Textauszug ▸

########################################

Sein Name ist Mensch

TANZTHEATER In „Bonnkrott – Eine Stadt tanzt“ treten ehemalige Junkies auf – im öffentlichen Raum, beim Bonner Hauptbahnhof, wo früher die Drogenszene war

Sieben Jahre war sie clean, dann hatte sie einen Rückfall. Jetzt bekommt sie Methadon. Das Stück ist für sie Teil ihres Neubeginns

VON ANJA KRÜGER

Petra steht auf dem tief liegenden Platz vor dem Hauptbahnhof. Sie hat ein Mikrofon in der Hand und erzählt, warum sie als Junkie hier ins „Bonner Loch“ gekommen ist. „Das Bonner Loch war ein Zufluchtsort für mich“, sagt die 53-Jährige. Im Hintergrund übersetzt Tänzer Mack Kubicki ihre Empfindungen aus dieser Zeit in Bewegung. Seine Gestik und seine Mimik zeigen eindrucksvoll und schaurig Schmerz, Angst und Verzweiflung, die hinter Petra liegen. Ab und zu gibt er klagende Laute von sich.

Das „Bonner Loch“ ist der Platz hinter der Unterführung, die vom Bahnhof in die Innenstadt führt. Lange traf sich hier die Drogenszene der Umgebung, bis sie zum nahe gelegenen Busbahnhof vertrieben wurde. Ein Platz für Obdachlose ist es immer noch. Treppen umgeben ihn. Am Wochenende dienten sie als Zuschauerplätze für das Stück „Bonnkrott – Eine Stadt tanzt“, ein Projekt des politischen Tanztheaters „Bodytalk“ von Rolf Baumgart und Yoshiko Waki.

Die beiden stehen in der Tradition der legendären Pina Bausch, die Tanz mit Gesang, Schauspiel, Pantomime und Artistik zu einer neuen Ausdrucksform verband. Sie begreifen ihr politisches Tanztheater als „radikal subjektiv“ und „radikal lokal“. In „Bonnkrott“ erzählen Ex-Junkies selbst ihre Geschichte, und zwar am Ort ihres Geschehens. Wakis Choreografie stellt sich in den Dienst dieser Erzählung.

########################################

(Einträge aus einem Datensatz)
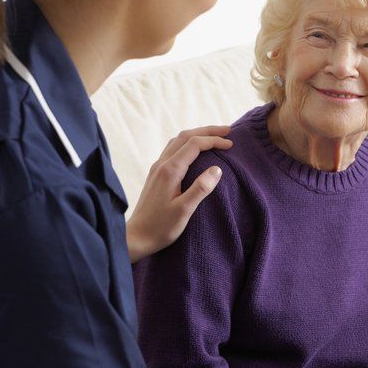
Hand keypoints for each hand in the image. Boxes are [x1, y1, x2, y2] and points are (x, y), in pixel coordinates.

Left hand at [126, 126, 231, 261]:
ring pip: (178, 141)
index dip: (214, 141)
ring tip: (214, 137)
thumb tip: (217, 169)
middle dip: (207, 131)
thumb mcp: (184, 211)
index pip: (194, 144)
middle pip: (185, 136)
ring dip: (197, 135)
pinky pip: (173, 150)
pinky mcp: (156, 175)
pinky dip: (188, 144)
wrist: (136, 237)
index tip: (231, 144)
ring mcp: (157, 168)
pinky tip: (195, 152)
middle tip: (227, 131)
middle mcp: (162, 164)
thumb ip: (200, 189)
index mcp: (170, 171)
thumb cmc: (161, 228)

########################################

Schreib aus dem Text über das Tanztheater in Bonn einen Abschnitt wortgetreu ab. Fang bei den Worten „VON ANJA KRÜGER“ an und hör nach „Laute von sich.“ auf. Die Einträge sind eigenständiges Material und gehören nicht zum Text.

VON ANJA KRÜGER

Petra steht auf dem tief liegenden Platz vor dem Hauptbahnhof. Sie hat ein Mikrofon in der Hand und erzählt, warum sie als Junkie hier ins „Bonner Loch“ gekommen ist. „Das Bonner Loch war ein Zufluchtsort für mich“, sagt die 53-Jährige. Im Hintergrund übersetzt Tänzer Mack Kubicki ihre Empfindungen aus dieser Zeit in Bewegung. Seine Gestik und seine Mimik zeigen eindrucksvoll und schaurig Schmerz, Angst und Verzweiflung, die hinter Petra liegen. Ab und zu gibt er klagende Laute von sich.